Recommended approach for zero-downtime deployments


I have a large client on Ghost and currently redesigning the infrastructure with the hopes of having a 0 or near-0 downtime for deployments and infra upgrades. Primarily this is important for infra upgrades more than theme deployments or Ghost version upgrades, since the deployment story here is already good enough for me. The issue comes when we need to replace the EC2 instance, scale up, database upgrades, etc.

I know that Ghost cannot be clustered, which takes ASG cycling out of the equation.

I’m currently thinking about taking a blue/green deployment approach, but I’m wondering if the Ghost devs here can share anything about how you handle this on your infra. Seeing as you host many sites for your users, surely you’ve solved this problem to some extent?

A blue/green deployment approach should work — you just need to restrict access to Ghost admin and the API when switching deployments.

Thanks for the quick reply, for some reason I wasn’t notified.

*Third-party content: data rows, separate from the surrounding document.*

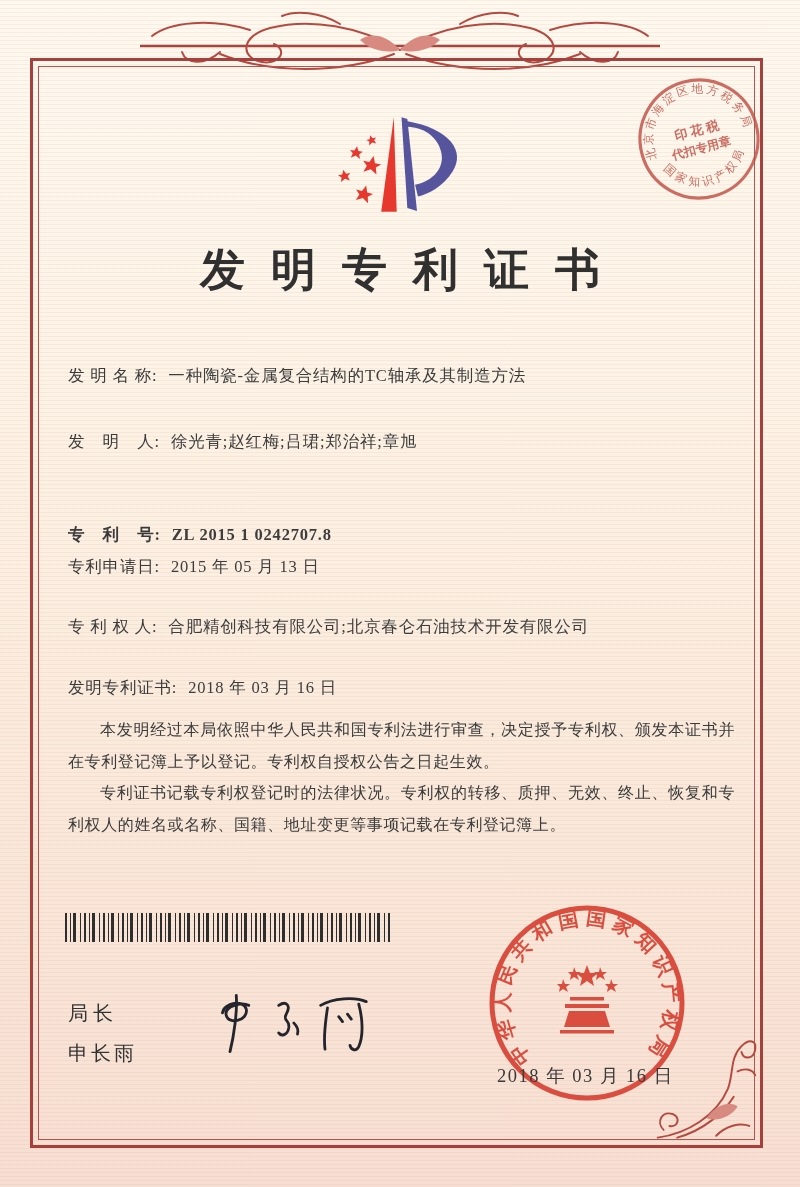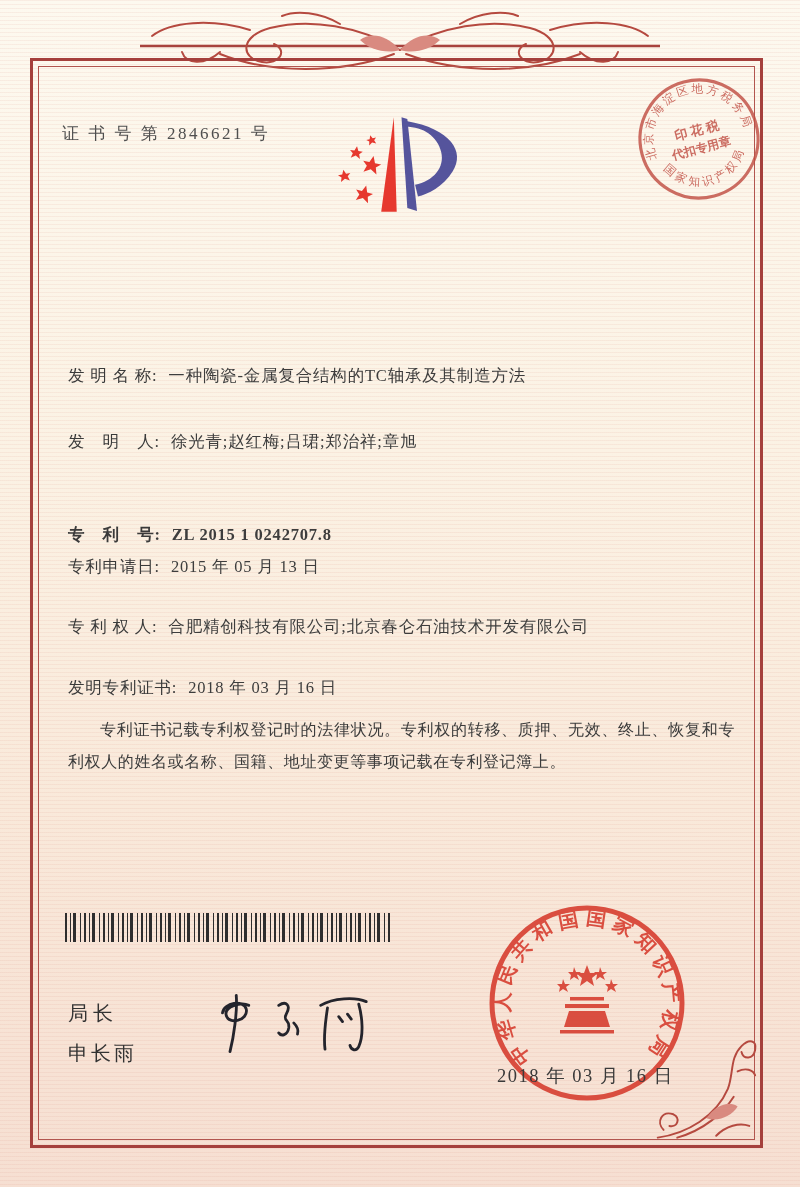--- a/index.html
+++ b/index.html
@@ -85,7 +85,6 @@
     <div class="frame-inner"></div>
   </div>
 
-  <div class="cert-number">证 书 号 第 2846621 号</div>
 
   <svg class="logo" width="155" height="145" viewBox="0 0 160 150">
     <defs>

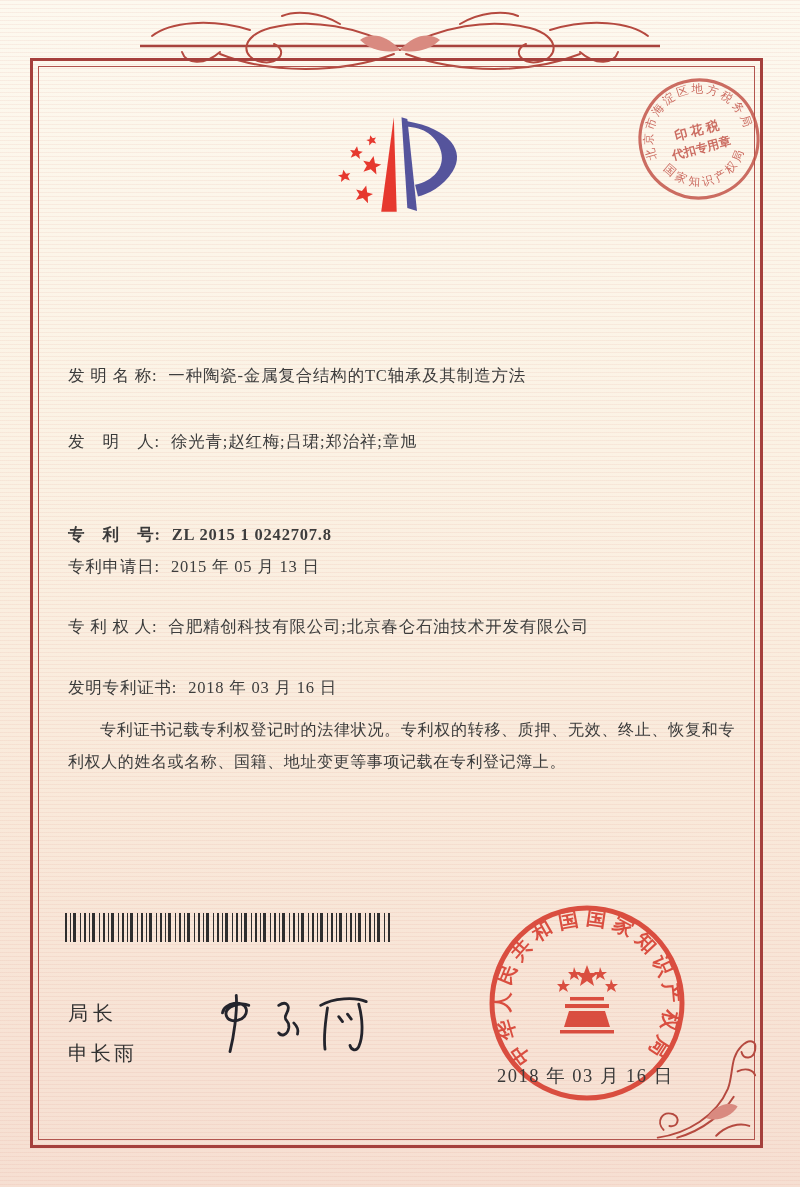--- a/index.html
+++ b/index.html
@@ -122,6 +122,7 @@
     </g>
   </svg>
 
+  <div class="title">发明专利证书</div>
 
   <div class="fields">
     <div class="field f-1">

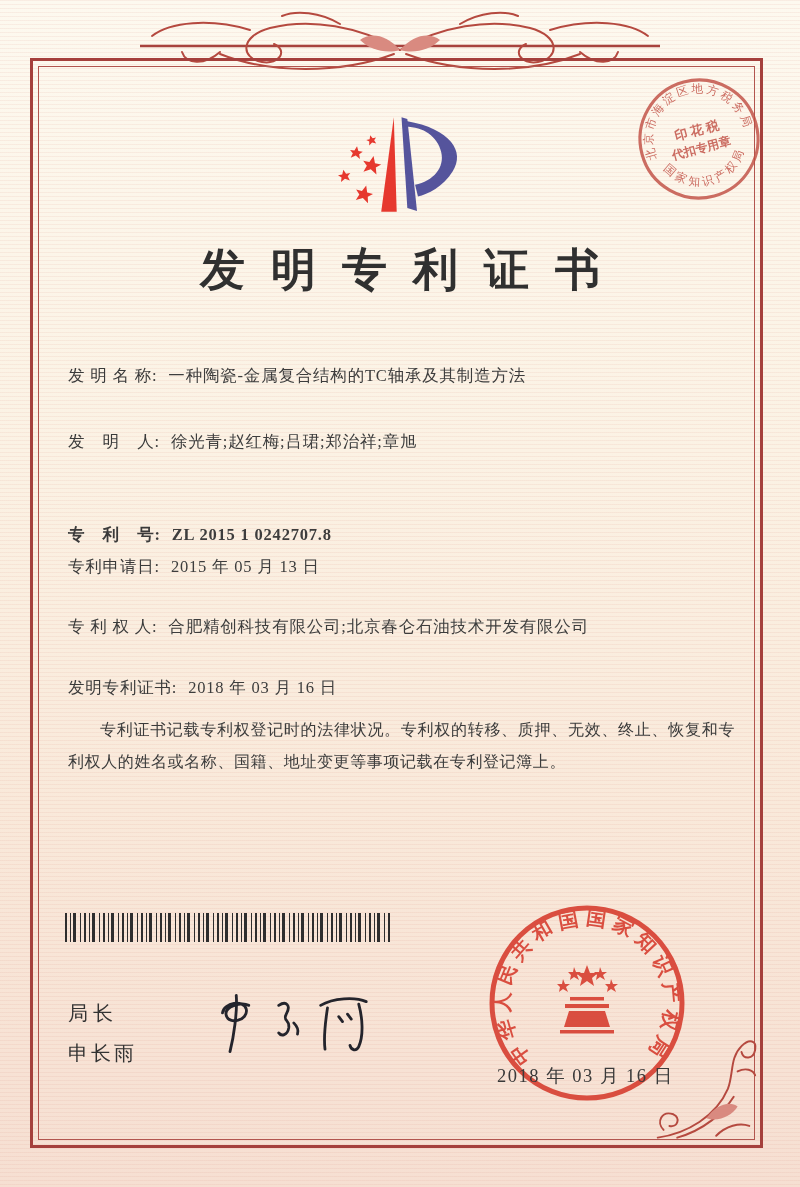--- a/index.html
+++ b/index.html
@@ -146,6 +146,7 @@
   </div>
 
   <div class="paragraphs">
+    <p>本发明经过本局依照中华人民共和国专利法进行审查，决定授予专利权、颁发本证书并在专利登记簿上予以登记。专利权自授权公告之日起生效。</p>
     <p>专利证书记载专利权登记时的法律状况。专利权的转移、质押、无效、终止、恢复和专利权人的姓名或名称、国籍、地址变更等事项记载在专利登记簿上。</p>
   </div>
 

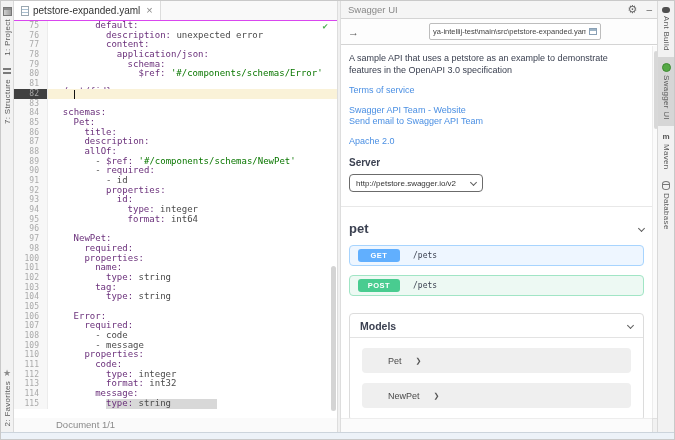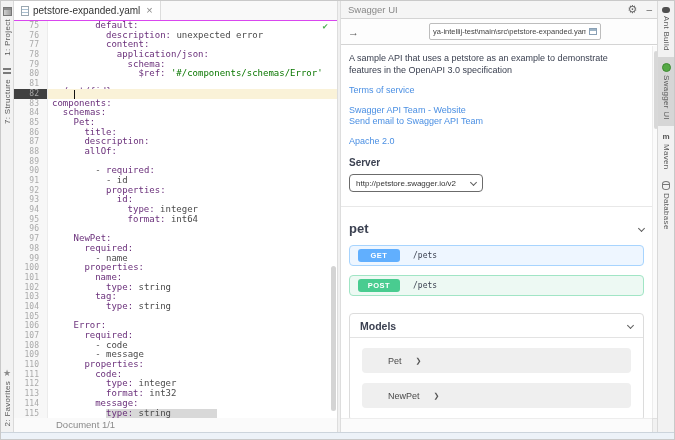--- a/index.html
+++ b/index.html
@@ -163,7 +163,6 @@
           </div>
           <div class="cl">
             <span class="ln">83</span>
-            <span class="code" style="padding-left: 4px;"><span class="tk-key">components:</span></span>
           </div>
           <div class="cl">
             <span class="ln">84</span>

Does this mean that it is safe for two instances of Ghost to be connected to the same database if the only operations are strictly reads? If so, does restricting access to the API cover the new comments feature as well as membership sign ups?

How can I restrict access to the Ghost admin panel? I’m running Ghost in a docker container and plan to use Kubernetes. I’ve done some tests running Ghost with Kubernetes and have had minor glitches where a post will update on the site. I want high availability and zero downtime during maintenance and updating the docker image.